At each station, precipitable water values to the nearest hundredth of an inch are plotted above a short line and the percent of normal value for the month below the line. The percent of normal value is the amount of precipitable water actually present compared to what is normally expected. In Figure 10-4, Amarillo, Texas has a plot of ".47/148." This indicates that 47 hundredths of an inch of precipitable water is present which is 148 percent of normal (above normal) for any day during this month. The ".44/90" at Oklahoma City indicates that 445 hundredths of an inch of precipitable water is present which is only 90 percent of normal (below normal) for any day during this month. An "M" plotted above the line indicates missing data as shown at the station in Canada north of Washington. At Huron, SD the percent of normal value is not plotted. This indicates insufficient climatological data to compute this value.
Stations with blackened in circles indicate precipitable water values of 1.00 inch or more. Isopleths (lines of equal values) of precipitable water are drawn and labeled for every 0.25 inches with heavier isopleths drawn at 0.50 inch intervals.
Using the Chart
This panel is used to determine water vapor content in the air between surface and 500 mb/hPa (18,000 feet MSL). It is especially useful to meteorologists concerned with flash flood events. By looking at the wind field upstream from a station, one can get an indication of changes that will occur in the moisture content; that is, determine if the air is drying out or increasing in moisture with time.
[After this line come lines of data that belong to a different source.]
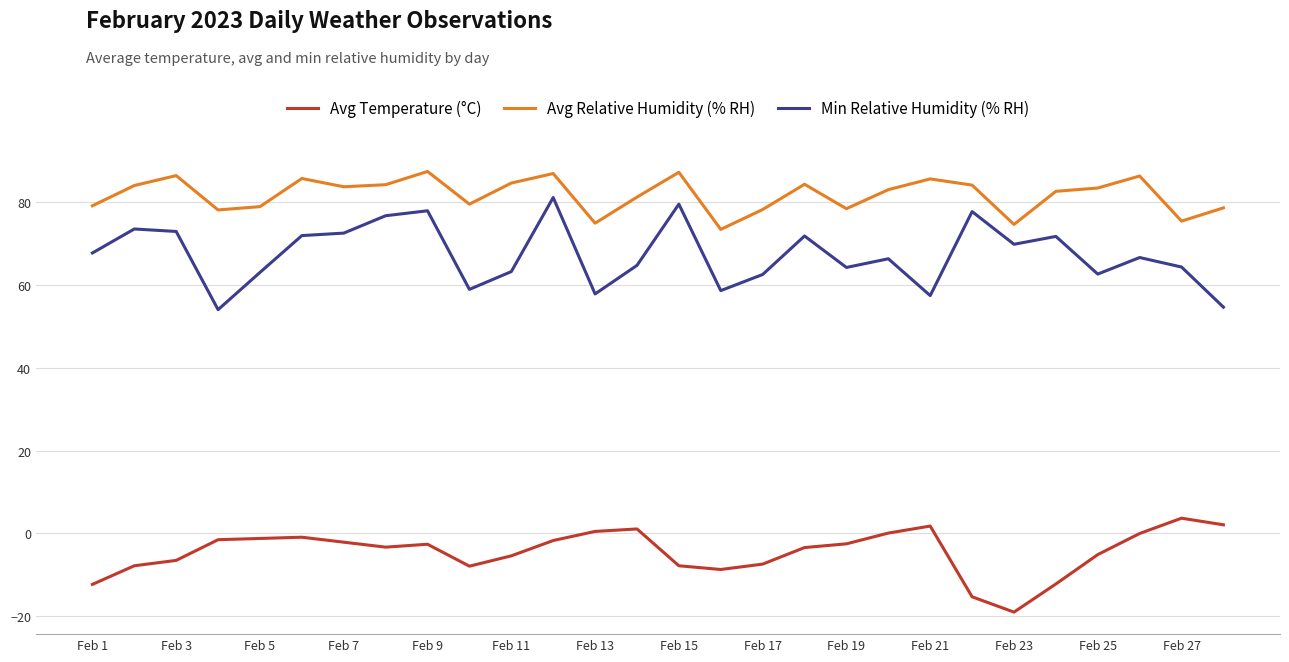

True or false: Min Relative Humidity (% RH) and Avg Relative Humidity (% RH) cross at least once.

False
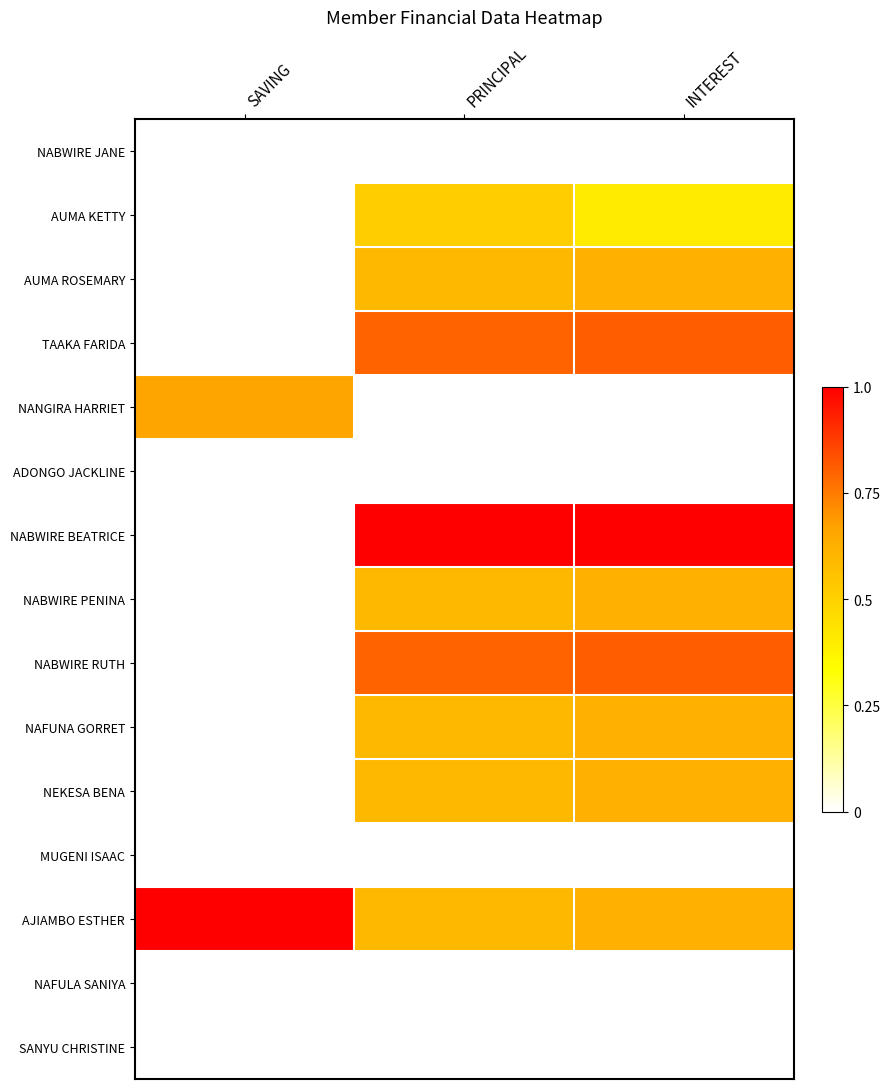

How many series are shown in this chart?

15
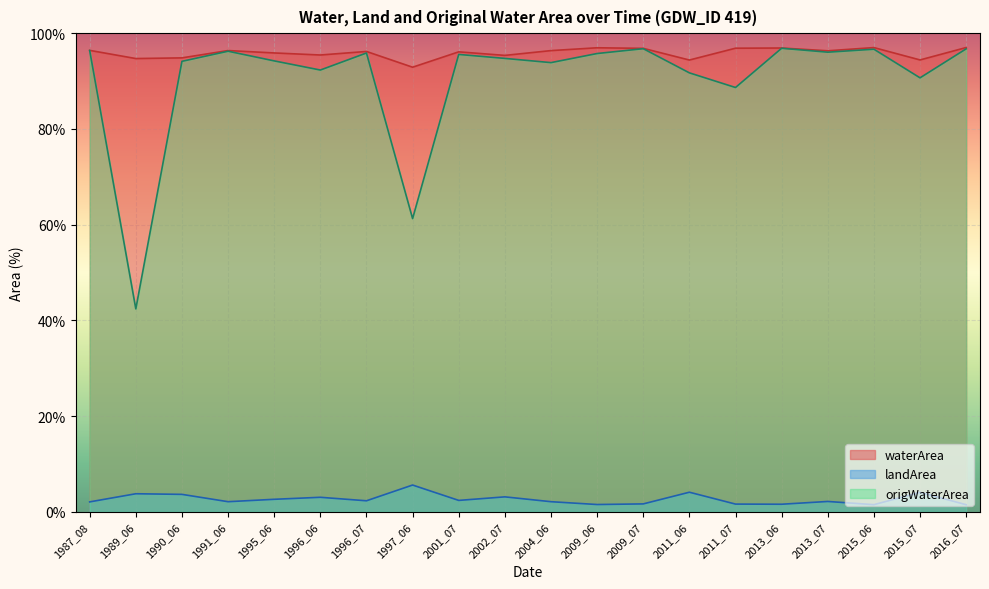

List the labels in order of origWaterArea value, smallest first.

1989_06, 1997_06, 2011_07, 2015_07, 2011_06, 1996_06, 2004_06, 1990_06, 1995_06, 2002_07, 2001_07, 2009_06, 1996_07, 2013_07, 1991_06, 1987_08, 2015_06, 2016_07, 2009_07, 2013_06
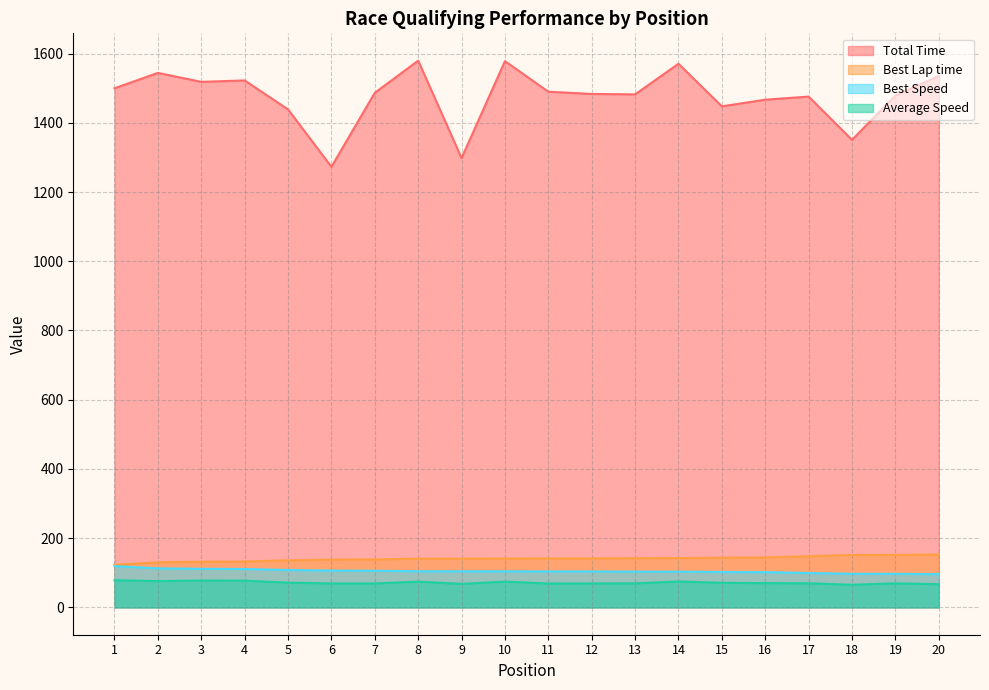

Is the value of Best Speed at 13 greater than the value of Best Lap time at 8?

No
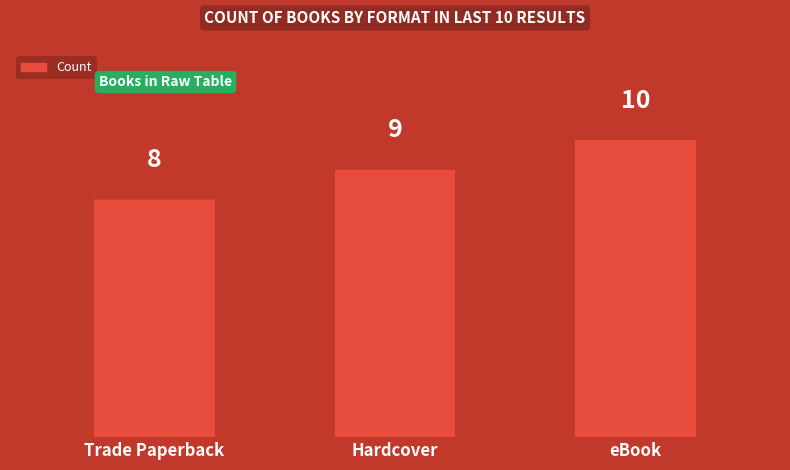

What is the sum of the values at Trade Paperback and Hardcover?

17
AVERAGE RELATIVE HUMIDITY PANEL
The average relative humidity panel, the lower right panel of the chart, is an analysis of the average relative humidity from the surface to 500 mb/hPa. The values are plotted as a percentage for each reporting station (Figure 10-5). An "M" indicates the value is missing.
Station circles are blackened for humidities of 50 percent and higher. Isopleths of relative humidity, called isohumes, are drawn and labeled every 10 percent with heavier isohumes drawn for values of 10, 50 and 90 percent.
Using the Panel
This panel is used to determine the average air saturation from the surface to 500 mb/hPa. Average relative humidities of 50 percent and greater are quite frequently associated with areas of clouds and possibly precipitation. Clouds and possible precipitation can be assumed, due to the high average relative humidity through approximately 18,000 feet. It is likely that a layer or layers will have 100 percent relative humidity with clouds and possibly precipitation. It is important to remember that high values of relative humidity do not necessarily mean high values of water vapor content (precipitable water). For example (Figure 10-4), Las Vegas, NV has less water vapor content than New Orleans, LA (.43 and 1.34 respectively). However, in Figure 10-5, the average relative humidities are nearly the same for both stations. If rain were falling at both stations, the result would likely be lighter precipitation totals for Las Vegas.
USING THE COMPOSITE MOISTURE STABILITY CHART
This chart is used to determine the characteristics of a particular
weather system in terms of stability, moisture, and possible aviation hazards.
Even though this chart is several hours old when received, the weather
system will tend to move these characteristics with it. Caution should
be exercised as modification of these characteristics could occur through
development, dissipation, or the movement of the system.